Allah mewajibkan kepada jin dan manusia untuk senantiasa mengikuti beliau dan berpegang teguh dengan ajaran yang dibawa oleh beliau Shallallahu ‘Alaihi wa Sallam. Sedangkan kaum Atheis, mereka hanya mengikuti hawa nafsu dan akal pikiran mereka.
Akal dan hawa nafsu tidak membuat seseorang selamat dari siksa Allah, dan tidak pula dapat memberi petunjuk mereka untuk melakukan amalan dan perkataan baik yang dapat membuat ridha Allah Subhanahu wa Ta’ala. Allah Ta’ala telah berfirman:
“Dan siapakah yang lebih sesat daripada orang yang mengikuti hawa nafsunya dengan tidak mendapat petunjuk dari Allah sedikitpun.” (QS. Al-Qashash : 50)
Adapun perkataan mereka: “Sesungguhnya semua agama itu berasal dari satu muara”, perkataan tersebut batil. Hanya Islamlah agama kebenaran yang Allah telah mengutus seluruh rasul menyampaikannya.
Sumber agama Islam adalah dari Allah Ta’ala yang telah menciptakan jin dan manusia demi Islam dan menurunkan kitab-kitab (samawi), yang paling agung adalah Al-Quran Al-Karim.
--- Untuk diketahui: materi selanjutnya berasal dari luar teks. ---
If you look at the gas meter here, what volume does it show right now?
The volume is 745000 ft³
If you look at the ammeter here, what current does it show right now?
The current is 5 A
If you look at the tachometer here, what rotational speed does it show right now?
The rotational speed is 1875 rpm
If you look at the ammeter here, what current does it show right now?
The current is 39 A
Dan demi Islam pula Allah mengutus para rasul yang risalah mereka semua ditutup dengan risalah Nabi Muhammad Shallallahu ‘Alaihi wa Sallam. Adapun agama-agama selain Islam, maka sumbernya adalah pandangan-pandangan manusia dan akal pikiran mereka yang sama sekali tidak ma’shum (terpelihara dari kesalahan).
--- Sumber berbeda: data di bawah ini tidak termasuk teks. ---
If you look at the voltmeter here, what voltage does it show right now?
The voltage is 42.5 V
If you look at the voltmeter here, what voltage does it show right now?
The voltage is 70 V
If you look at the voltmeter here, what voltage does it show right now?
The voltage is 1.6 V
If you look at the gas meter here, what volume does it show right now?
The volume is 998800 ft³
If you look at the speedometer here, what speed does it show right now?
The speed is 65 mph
Tidak ada yang benar dari hal itu semua melainkan yang sesuai dengan syariat yang telah dibawa oleh para rasul ‘Alaihim ash Shalatu wa as Salam. Setelah Allah mengutus Nabi Muhammad Shallallahu ‘Alaihi wa Sallam, Dia tidak menerima pikiran dan akal manusia, bahkan tidak menerima apa yang ada dalam kitab-kitab umat terdahulu sebelum Al-Quran, kecuali yang sesuai dengan syariat Nabi Muhammad Shallallahu ‘Alaihi wa Sallam. Allah Ta’ala berfirman:
“Katakanlah: “Jika kamu (benar-benar) mencintai Allah, ikutilah aku, niscaya Allah mengasihi dan mengampuni dosa-dosamu.” (QS. Ali Imran : 31)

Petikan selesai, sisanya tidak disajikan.